Chart comprehension data:
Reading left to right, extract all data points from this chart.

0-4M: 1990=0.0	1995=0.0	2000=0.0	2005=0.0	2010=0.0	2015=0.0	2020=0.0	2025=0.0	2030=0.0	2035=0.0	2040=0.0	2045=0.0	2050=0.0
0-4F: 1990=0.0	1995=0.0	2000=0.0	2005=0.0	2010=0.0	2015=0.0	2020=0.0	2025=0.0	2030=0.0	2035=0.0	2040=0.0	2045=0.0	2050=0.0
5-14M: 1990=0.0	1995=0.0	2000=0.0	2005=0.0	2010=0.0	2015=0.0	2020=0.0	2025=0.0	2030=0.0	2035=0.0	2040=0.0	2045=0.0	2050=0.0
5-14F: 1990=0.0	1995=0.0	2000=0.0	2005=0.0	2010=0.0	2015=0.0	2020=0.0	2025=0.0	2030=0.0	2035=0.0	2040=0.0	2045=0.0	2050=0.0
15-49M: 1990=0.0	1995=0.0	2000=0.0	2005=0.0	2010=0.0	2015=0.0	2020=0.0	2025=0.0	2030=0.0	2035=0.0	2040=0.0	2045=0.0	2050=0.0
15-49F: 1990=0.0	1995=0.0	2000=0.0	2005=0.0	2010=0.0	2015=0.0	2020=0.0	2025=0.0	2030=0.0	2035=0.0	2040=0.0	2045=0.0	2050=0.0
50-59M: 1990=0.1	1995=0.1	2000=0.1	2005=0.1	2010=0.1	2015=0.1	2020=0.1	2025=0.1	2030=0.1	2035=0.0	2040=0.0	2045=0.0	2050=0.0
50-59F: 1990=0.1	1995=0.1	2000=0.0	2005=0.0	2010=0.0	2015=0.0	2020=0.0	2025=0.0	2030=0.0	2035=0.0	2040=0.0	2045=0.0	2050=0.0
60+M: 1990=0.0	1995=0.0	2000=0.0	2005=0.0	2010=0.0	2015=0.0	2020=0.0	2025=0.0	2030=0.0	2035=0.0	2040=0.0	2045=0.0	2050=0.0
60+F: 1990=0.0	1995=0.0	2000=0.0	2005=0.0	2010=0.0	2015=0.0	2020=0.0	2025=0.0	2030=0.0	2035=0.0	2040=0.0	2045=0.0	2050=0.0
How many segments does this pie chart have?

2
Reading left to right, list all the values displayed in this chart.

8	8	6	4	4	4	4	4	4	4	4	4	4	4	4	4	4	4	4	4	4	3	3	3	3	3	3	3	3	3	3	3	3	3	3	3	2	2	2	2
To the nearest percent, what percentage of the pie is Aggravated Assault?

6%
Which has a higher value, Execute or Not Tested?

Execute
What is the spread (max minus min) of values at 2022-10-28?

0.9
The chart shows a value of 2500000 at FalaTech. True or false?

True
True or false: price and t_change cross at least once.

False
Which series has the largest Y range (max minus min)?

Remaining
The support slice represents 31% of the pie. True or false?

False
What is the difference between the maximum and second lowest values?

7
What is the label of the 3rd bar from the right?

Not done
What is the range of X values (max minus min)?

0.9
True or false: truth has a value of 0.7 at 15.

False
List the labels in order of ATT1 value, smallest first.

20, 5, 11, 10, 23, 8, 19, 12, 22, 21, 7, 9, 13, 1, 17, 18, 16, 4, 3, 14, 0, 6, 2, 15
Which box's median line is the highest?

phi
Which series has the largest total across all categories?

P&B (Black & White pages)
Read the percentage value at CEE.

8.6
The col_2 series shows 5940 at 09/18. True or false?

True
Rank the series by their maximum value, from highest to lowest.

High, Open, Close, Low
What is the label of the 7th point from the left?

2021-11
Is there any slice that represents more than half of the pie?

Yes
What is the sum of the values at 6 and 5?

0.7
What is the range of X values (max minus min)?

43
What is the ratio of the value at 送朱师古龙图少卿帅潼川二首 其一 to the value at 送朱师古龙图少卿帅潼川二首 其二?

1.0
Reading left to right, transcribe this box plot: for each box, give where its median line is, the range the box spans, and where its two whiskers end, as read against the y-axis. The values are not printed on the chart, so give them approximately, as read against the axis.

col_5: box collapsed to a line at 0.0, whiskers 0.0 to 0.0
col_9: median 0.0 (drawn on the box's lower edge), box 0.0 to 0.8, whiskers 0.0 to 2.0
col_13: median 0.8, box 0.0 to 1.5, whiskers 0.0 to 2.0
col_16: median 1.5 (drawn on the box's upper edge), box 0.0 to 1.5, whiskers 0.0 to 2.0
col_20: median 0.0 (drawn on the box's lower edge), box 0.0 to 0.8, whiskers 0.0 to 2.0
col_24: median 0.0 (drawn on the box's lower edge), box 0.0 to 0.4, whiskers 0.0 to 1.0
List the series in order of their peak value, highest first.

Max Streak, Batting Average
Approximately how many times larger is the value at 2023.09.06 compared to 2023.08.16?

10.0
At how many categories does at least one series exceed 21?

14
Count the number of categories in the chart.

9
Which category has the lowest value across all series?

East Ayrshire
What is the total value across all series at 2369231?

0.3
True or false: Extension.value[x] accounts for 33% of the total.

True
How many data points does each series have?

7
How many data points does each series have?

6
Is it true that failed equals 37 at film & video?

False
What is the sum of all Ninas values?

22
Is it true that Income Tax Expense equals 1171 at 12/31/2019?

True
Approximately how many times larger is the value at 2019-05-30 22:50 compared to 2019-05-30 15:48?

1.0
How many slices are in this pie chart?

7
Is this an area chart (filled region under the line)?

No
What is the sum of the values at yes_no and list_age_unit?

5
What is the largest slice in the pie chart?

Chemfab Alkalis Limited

# WHAT YOU SHOULD DO:
Reproduce all of the material above word for word, keeping every line in its original order.

# ANSWER TO THIS TASK:
Reading left to right, extract all data points from this chart.

0-4M: 1990=0.0	1995=0.0	2000=0.0	2005=0.0	2010=0.0	2015=0.0	2020=0.0	2025=0.0	2030=0.0	2035=0.0	2040=0.0	2045=0.0	2050=0.0
0-4F: 1990=0.0	1995=0.0	2000=0.0	2005=0.0	2010=0.0	2015=0.0	2020=0.0	2025=0.0	2030=0.0	2035=0.0	2040=0.0	2045=0.0	2050=0.0
5-14M: 1990=0.0	1995=0.0	2000=0.0	2005=0.0	2010=0.0	2015=0.0	2020=0.0	2025=0.0	2030=0.0	2035=0.0	2040=0.0	2045=0.0	2050=0.0
5-14F: 1990=0.0	1995=0.0	2000=0.0	2005=0.0	2010=0.0	2015=0.0	2020=0.0	2025=0.0	2030=0.0	2035=0.0	2040=0.0	2045=0.0	2050=0.0
15-49M: 1990=0.0	1995=0.0	2000=0.0	2005=0.0	2010=0.0	2015=0.0	2020=0.0	2025=0.0	2030=0.0	2035=0.0	2040=0.0	2045=0.0	2050=0.0
15-49F: 1990=0.0	1995=0.0	2000=0.0	2005=0.0	2010=0.0	2015=0.0	2020=0.0	2025=0.0	2030=0.0	2035=0.0	2040=0.0	2045=0.0	2050=0.0
50-59M: 1990=0.1	1995=0.1	2000=0.1	2005=0.1	2010=0.1	2015=0.1	2020=0.1	2025=0.1	2030=0.1	2035=0.0	2040=0.0	2045=0.0	2050=0.0
50-59F: 1990=0.1	1995=0.1	2000=0.0	2005=0.0	2010=0.0	2015=0.0	2020=0.0	2025=0.0	2030=0.0	2035=0.0	2040=0.0	2045=0.0	2050=0.0
60+M: 1990=0.0	1995=0.0	2000=0.0	2005=0.0	2010=0.0	2015=0.0	2020=0.0	2025=0.0	2030=0.0	2035=0.0	2040=0.0	2045=0.0	2050=0.0
60+F: 1990=0.0	1995=0.0	2000=0.0	2005=0.0	2010=0.0	2015=0.0	2020=0.0	2025=0.0	2030=0.0	2035=0.0	2040=0.0	2045=0.0	2050=0.0
How many segments does this pie chart have?

2
Reading left to right, list all the values displayed in this chart.

8	8	6	4	4	4	4	4	4	4	4	4	4	4	4	4	4	4	4	4	4	3	3	3	3	3	3	3	3	3	3	3	3	3	3	3	2	2	2	2
To the nearest percent, what percentage of the pie is Aggravated Assault?

6%
Which has a higher value, Execute or Not Tested?

Execute
What is the spread (max minus min) of values at 2022-10-28?

0.9
The chart shows a value of 2500000 at FalaTech. True or false?

True
True or false: price and t_change cross at least once.

False
Which series has the largest Y range (max minus min)?

Remaining
The support slice represents 31% of the pie. True or false?

False
What is the difference between the maximum and second lowest values?

7
What is the label of the 3rd bar from the right?

Not done
What is the range of X values (max minus min)?

0.9
True or false: truth has a value of 0.7 at 15.

False
List the labels in order of ATT1 value, smallest first.

20, 5, 11, 10, 23, 8, 19, 12, 22, 21, 7, 9, 13, 1, 17, 18, 16, 4, 3, 14, 0, 6, 2, 15
Which box's median line is the highest?

phi
Which series has the largest total across all categories?

P&B (Black & White pages)
Read the percentage value at CEE.

8.6
The col_2 series shows 5940 at 09/18. True or false?

True
Rank the series by their maximum value, from highest to lowest.

High, Open, Close, Low
What is the label of the 7th point from the left?

2021-11
Is there any slice that represents more than half of the pie?

Yes
What is the sum of the values at 6 and 5?

0.7
What is the range of X values (max minus min)?

43
What is the ratio of the value at 送朱师古龙图少卿帅潼川二首 其一 to the value at 送朱师古龙图少卿帅潼川二首 其二?

1.0
Reading left to right, transcribe this box plot: for each box, give where its median line is, the range the box spans, and where its two whiskers end, as read against the y-axis. The values are not printed on the chart, so give them approximately, as read against the axis.

col_5: box collapsed to a line at 0.0, whiskers 0.0 to 0.0
col_9: median 0.0 (drawn on the box's lower edge), box 0.0 to 0.8, whiskers 0.0 to 2.0
col_13: median 0.8, box 0.0 to 1.5, whiskers 0.0 to 2.0
col_16: median 1.5 (drawn on the box's upper edge), box 0.0 to 1.5, whiskers 0.0 to 2.0
col_20: median 0.0 (drawn on the box's lower edge), box 0.0 to 0.8, whiskers 0.0 to 2.0
col_24: median 0.0 (drawn on the box's lower edge), box 0.0 to 0.4, whiskers 0.0 to 1.0
List the series in order of their peak value, highest first.

Max Streak, Batting Average
Approximately how many times larger is the value at 2023.09.06 compared to 2023.08.16?

10.0
At how many categories does at least one series exceed 21?

14
Count the number of categories in the chart.

9
Which category has the lowest value across all series?

East Ayrshire
What is the total value across all series at 2369231?

0.3
True or false: Extension.value[x] accounts for 33% of the total.

True
How many data points does each series have?

7
How many data points does each series have?

6
Is it true that failed equals 37 at film & video?

False
What is the sum of all Ninas values?

22
Is it true that Income Tax Expense equals 1171 at 12/31/2019?

True
Approximately how many times larger is the value at 2019-05-30 22:50 compared to 2019-05-30 15:48?

1.0
How many slices are in this pie chart?

7
Is this an area chart (filled region under the line)?

No
What is the sum of the values at yes_no and list_age_unit?

5
What is the largest slice in the pie chart?

Chemfab Alkalis Limited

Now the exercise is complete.